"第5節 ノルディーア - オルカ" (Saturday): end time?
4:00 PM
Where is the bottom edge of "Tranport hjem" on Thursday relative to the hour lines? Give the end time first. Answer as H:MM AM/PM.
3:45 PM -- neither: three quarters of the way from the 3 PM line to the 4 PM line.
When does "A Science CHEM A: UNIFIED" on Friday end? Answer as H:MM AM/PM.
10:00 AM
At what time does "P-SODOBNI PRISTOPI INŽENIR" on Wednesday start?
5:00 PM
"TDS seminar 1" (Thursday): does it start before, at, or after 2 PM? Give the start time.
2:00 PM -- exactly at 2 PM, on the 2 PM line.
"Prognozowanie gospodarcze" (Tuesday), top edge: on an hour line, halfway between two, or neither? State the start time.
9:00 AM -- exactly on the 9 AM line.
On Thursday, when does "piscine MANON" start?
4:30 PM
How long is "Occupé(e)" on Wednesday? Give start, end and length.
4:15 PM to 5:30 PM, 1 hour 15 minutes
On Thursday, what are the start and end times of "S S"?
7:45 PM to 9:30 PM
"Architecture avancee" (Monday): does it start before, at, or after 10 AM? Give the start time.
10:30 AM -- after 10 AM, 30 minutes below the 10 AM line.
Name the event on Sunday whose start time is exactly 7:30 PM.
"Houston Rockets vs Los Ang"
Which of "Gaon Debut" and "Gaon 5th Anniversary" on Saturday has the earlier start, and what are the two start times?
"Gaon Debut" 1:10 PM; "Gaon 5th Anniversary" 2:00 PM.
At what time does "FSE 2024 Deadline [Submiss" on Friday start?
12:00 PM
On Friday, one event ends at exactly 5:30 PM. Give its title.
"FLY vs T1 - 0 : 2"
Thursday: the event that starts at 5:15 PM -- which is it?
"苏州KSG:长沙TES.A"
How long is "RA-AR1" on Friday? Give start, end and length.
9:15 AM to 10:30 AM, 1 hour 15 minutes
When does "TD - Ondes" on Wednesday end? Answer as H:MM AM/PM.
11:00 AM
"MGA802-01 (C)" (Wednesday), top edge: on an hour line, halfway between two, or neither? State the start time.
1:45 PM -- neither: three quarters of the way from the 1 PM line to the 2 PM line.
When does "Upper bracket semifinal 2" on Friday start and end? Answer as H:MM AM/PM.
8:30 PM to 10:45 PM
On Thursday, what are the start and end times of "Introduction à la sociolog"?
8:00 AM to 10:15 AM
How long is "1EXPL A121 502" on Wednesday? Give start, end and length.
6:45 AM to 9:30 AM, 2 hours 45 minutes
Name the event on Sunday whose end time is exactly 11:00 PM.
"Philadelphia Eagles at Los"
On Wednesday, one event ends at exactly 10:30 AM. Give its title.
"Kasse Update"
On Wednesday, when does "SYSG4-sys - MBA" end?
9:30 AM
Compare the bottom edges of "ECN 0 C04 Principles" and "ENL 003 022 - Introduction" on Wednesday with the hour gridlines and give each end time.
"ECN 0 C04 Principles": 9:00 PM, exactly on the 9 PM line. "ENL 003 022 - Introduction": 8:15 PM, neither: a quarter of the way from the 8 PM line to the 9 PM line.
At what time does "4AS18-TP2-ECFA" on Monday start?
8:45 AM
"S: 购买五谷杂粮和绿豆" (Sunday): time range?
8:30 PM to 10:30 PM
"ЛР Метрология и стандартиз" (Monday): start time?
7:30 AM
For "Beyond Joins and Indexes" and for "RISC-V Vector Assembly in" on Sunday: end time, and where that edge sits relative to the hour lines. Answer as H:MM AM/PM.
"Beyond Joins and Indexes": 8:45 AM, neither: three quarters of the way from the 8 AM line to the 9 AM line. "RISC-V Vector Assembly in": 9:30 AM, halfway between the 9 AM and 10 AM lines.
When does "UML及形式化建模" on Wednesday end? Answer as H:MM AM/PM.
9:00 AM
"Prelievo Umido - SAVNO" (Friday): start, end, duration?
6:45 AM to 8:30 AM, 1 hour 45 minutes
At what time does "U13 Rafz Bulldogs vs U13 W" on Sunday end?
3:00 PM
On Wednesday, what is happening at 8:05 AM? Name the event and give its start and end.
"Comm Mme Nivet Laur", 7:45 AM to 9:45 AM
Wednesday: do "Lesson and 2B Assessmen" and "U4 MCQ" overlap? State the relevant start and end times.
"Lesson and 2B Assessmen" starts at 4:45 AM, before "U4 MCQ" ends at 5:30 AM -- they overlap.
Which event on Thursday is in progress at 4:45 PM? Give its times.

::::

WHAT IS ASKED:
Update the material so that every "hour lines" reads "hour gridlines", and leave everything else as it is.

REPLY TO THE TASK:
"第5節 ノルディーア - オルカ" (Saturday): end time?
4:00 PM
Where is the bottom edge of "Tranport hjem" on Thursday relative to the hour gridlines? Give the end time first. Answer as H:MM AM/PM.
3:45 PM -- neither: three quarters of the way from the 3 PM line to the 4 PM line.
When does "A Science CHEM A: UNIFIED" on Friday end? Answer as H:MM AM/PM.
10:00 AM
At what time does "P-SODOBNI PRISTOPI INŽENIR" on Wednesday start?
5:00 PM
"TDS seminar 1" (Thursday): does it start before, at, or after 2 PM? Give the start time.
2:00 PM -- exactly at 2 PM, on the 2 PM line.
"Prognozowanie gospodarcze" (Tuesday), top edge: on an hour line, halfway between two, or neither? State the start time.
9:00 AM -- exactly on the 9 AM line.
On Thursday, when does "piscine MANON" start?
4:30 PM
How long is "Occupé(e)" on Wednesday? Give start, end and length.
4:15 PM to 5:30 PM, 1 hour 15 minutes
On Thursday, what are the start and end times of "S S"?
7:45 PM to 9:30 PM
"Architecture avancee" (Monday): does it start before, at, or after 10 AM? Give the start time.
10:30 AM -- after 10 AM, 30 minutes below the 10 AM line.
Name the event on Sunday whose start time is exactly 7:30 PM.
"Houston Rockets vs Los Ang"
Which of "Gaon Debut" and "Gaon 5th Anniversary" on Saturday has the earlier start, and what are the two start times?
"Gaon Debut" 1:10 PM; "Gaon 5th Anniversary" 2:00 PM.
At what time does "FSE 2024 Deadline [Submiss" on Friday start?
12:00 PM
On Friday, one event ends at exactly 5:30 PM. Give its title.
"FLY vs T1 - 0 : 2"
Thursday: the event that starts at 5:15 PM -- which is it?
"苏州KSG:长沙TES.A"
How long is "RA-AR1" on Friday? Give start, end and length.
9:15 AM to 10:30 AM, 1 hour 15 minutes
When does "TD - Ondes" on Wednesday end? Answer as H:MM AM/PM.
11:00 AM
"MGA802-01 (C)" (Wednesday), top edge: on an hour line, halfway between two, or neither? State the start time.
1:45 PM -- neither: three quarters of the way from the 1 PM line to the 2 PM line.
When does "Upper bracket semifinal 2" on Friday start and end? Answer as H:MM AM/PM.
8:30 PM to 10:45 PM
On Thursday, what are the start and end times of "Introduction à la sociolog"?
8:00 AM to 10:15 AM
How long is "1EXPL A121 502" on Wednesday? Give start, end and length.
6:45 AM to 9:30 AM, 2 hours 45 minutes
Name the event on Sunday whose end time is exactly 11:00 PM.
"Philadelphia Eagles at Los"
On Wednesday, one event ends at exactly 10:30 AM. Give its title.
"Kasse Update"
On Wednesday, when does "SYSG4-sys - MBA" end?
9:30 AM
Compare the bottom edges of "ECN 0 C04 Principles" and "ENL 003 022 - Introduction" on Wednesday with the hour gridlines and give each end time.
"ECN 0 C04 Principles": 9:00 PM, exactly on the 9 PM line. "ENL 003 022 - Introduction": 8:15 PM, neither: a quarter of the way from the 8 PM line to the 9 PM line.
At what time does "4AS18-TP2-ECFA" on Monday start?
8:45 AM
"S: 购买五谷杂粮和绿豆" (Sunday): time range?
8:30 PM to 10:30 PM
"ЛР Метрология и стандартиз" (Monday): start time?
7:30 AM
For "Beyond Joins and Indexes" and for "RISC-V Vector Assembly in" on Sunday: end time, and where that edge sits relative to the hour gridlines. Answer as H:MM AM/PM.
"Beyond Joins and Indexes": 8:45 AM, neither: three quarters of the way from the 8 AM line to the 9 AM line. "RISC-V Vector Assembly in": 9:30 AM, halfway between the 9 AM and 10 AM lines.
When does "UML及形式化建模" on Wednesday end? Answer as H:MM AM/PM.
9:00 AM
"Prelievo Umido - SAVNO" (Friday): start, end, duration?
6:45 AM to 8:30 AM, 1 hour 45 minutes
At what time does "U13 Rafz Bulldogs vs U13 W" on Sunday end?
3:00 PM
On Wednesday, what is happening at 8:05 AM? Name the event and give its start and end.
"Comm Mme Nivet Laur", 7:45 AM to 9:45 AM
Wednesday: do "Lesson and 2B Assessmen" and "U4 MCQ" overlap? State the relevant start and end times.
"Lesson and 2B Assessmen" starts at 4:45 AM, before "U4 MCQ" ends at 5:30 AM -- they overlap.
Which event on Thursday is in progress at 4:45 PM? Give its times.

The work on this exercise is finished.